The Conservative-led government, endorsed by the Labour Party, has returned to the scene of one of our worst foreign policy misadventures and British fighter aircraft are once again dropping bombs on Iraq. The 2003 US-led invasion, the overthrow of Saddam Hussein and the chaotic dismantling of the Ba’athist state were meant to be an exercise in enlightened “liberal intervention”. But today Iraq is a broken state, ravaged by sectarian conflict. Its border with Syria, fractured by perpetual civil war, no longer exists. Barbarous Sunni supremacists have flourished in the group formerly known as al-Qaeda in Iraq. A self-declared caliphate has been established by Islamic State (IS) and its highly motivated and well-trained militants, many of them from Europe, are intent on genocide. Air strikes may have halted their advances in northern Iraq and parts of Syria but the militants will inevitably regroup, just as the Taliban has done in Afghanistan.

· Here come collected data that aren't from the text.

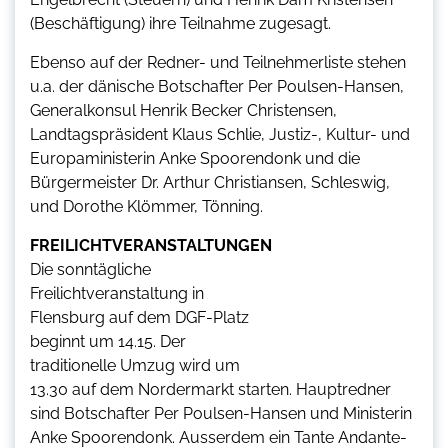
(Beschäftigung) ihre Teilnahme zugesagt.
Ebenso auf der Redner- und Teilnehmerliste stehen
u.a. der dänische Botschafter Per Poulsen-Hansen,
Generalkonsul Henrik Becker Christensen,
Landtagspräsident Klaus Schlie, Justiz-, Kultur- und
Europaministerin Anke Spoorendonk und die
Bürgermeister Dr. Arthur Christiansen, Schleswig,
und Dorothe Klömmer, Tönning.
FREILICHTVERANSTALTUNGEN
Die sonntägliche
Freilichtveranstaltung in
Flensburg auf dem DGF-Platz
beginnt um 14.15. Der
traditionelle Umzug wird um
13.30 auf dem Nordermarkt starten. Hauptredner
sind Botschafter Per Poulsen-Hansen und Ministerin
Anke Spoorendonk. Ausserdem ein Tante Andante-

Ancient minorities – Yazidis, Christians, Kurds – are being persecuted, murdered or cleansed from their ancestral villages. Theirs is an existential struggle for survival.
Meanwhile, the conflict between Sunnis and Shias in the region festers and bleeds. President Assad and his fellow Alawites, a heterodox Shia sect, hold on to power in what is left of Syria largely through the support of the Iranians and their Lebanese client Shia militia Hezbollah, which has sustained heavy losses fighting rebel groups in Syria.
The corrupt Gulf autocracies, which have been funding and arming the various anti-Assad groupings but now fear blowback, have joined President Obama’s fight against Islamic State. Saudi Arabia in particular looks both ways on terrorism: it does all it can to export and promote hardline Wahhabism worldwide while posing as an ally of the US and Britain, from which it buys fighter jets and other military hardware. In some ways, IS is a product of Saudi foreign policy – and what a monstrous creation it is.
President Obama was deeply reluctant to be sucked into another Middle East war. In August last year, the US and the British were preparing to intervene in Syria on the side of the rebels after the murderous Assad regime used chemical weapons against its own people. Now, the US-led coalition is bombing IS and the Qaeda-affiliated Jabhat al-Nusra in Iraq and Syria, while remaining ostensibly opposed to President Assad. This is not a coherent strategy for the Middle East: this is something-must-be-done foreign policy.
So what is President Obama’s plan? What stamina does the US have for nation-building in the Middle East? How does it intend to defeat IS when its fighters are so adept at melting back into the civilian population and when the president refuses to countenance the use of US ground troops? How do the Americans propose to broker peace between Sunni and Shia tribes in Iraq? What of diplomatic relations with Iran, without which there can be no lasting peace in the Middle East? Turkey, too, needs to be fully engaged. The ultimate solution to the conflicts in the Middle East must come from within the region itself.
Does this mean it is better for the west to do nothing? Without our aerial support, responsibility for containing IS falls on Iraq’s weak army, overstretched Kurdish peshmerga fighters, the Assad forces and a ragtag coalition of secular Syrian militias. We should continue to support the Kurds diplomatically and arm their fighters, but this alone will not be enough to prevent the genocide of the Yazidis and other minorities. If IS is allowed to gain strength, its menace may well soon extend beyond the Middle East.
Britain is right to join the US air strikes in Iraq. The Baghdad government’s plea for help makes this war legal. Furthermore, the campaign has broad regional support, and is a last resort, given that you cannot negotiate with IS.
Our involvement is a small admission of culpability for the condition of Iraq. Parliament is eager to support the Americans but only in the most limited of circumstances – it backs intervention in Iraq but not in Syria – and has only contributed the use of six Tornados, based in Cyprus.
This all amounts to little more than symbolic support, but anything beyond it would be profoundly mistaken. No matter how willing Prime Minister Cameron might be to emulate Tony Blair, there is no desire and stamina among the British people for British involvement in a regional and intra-Islamic conflict that could last 30 years or more.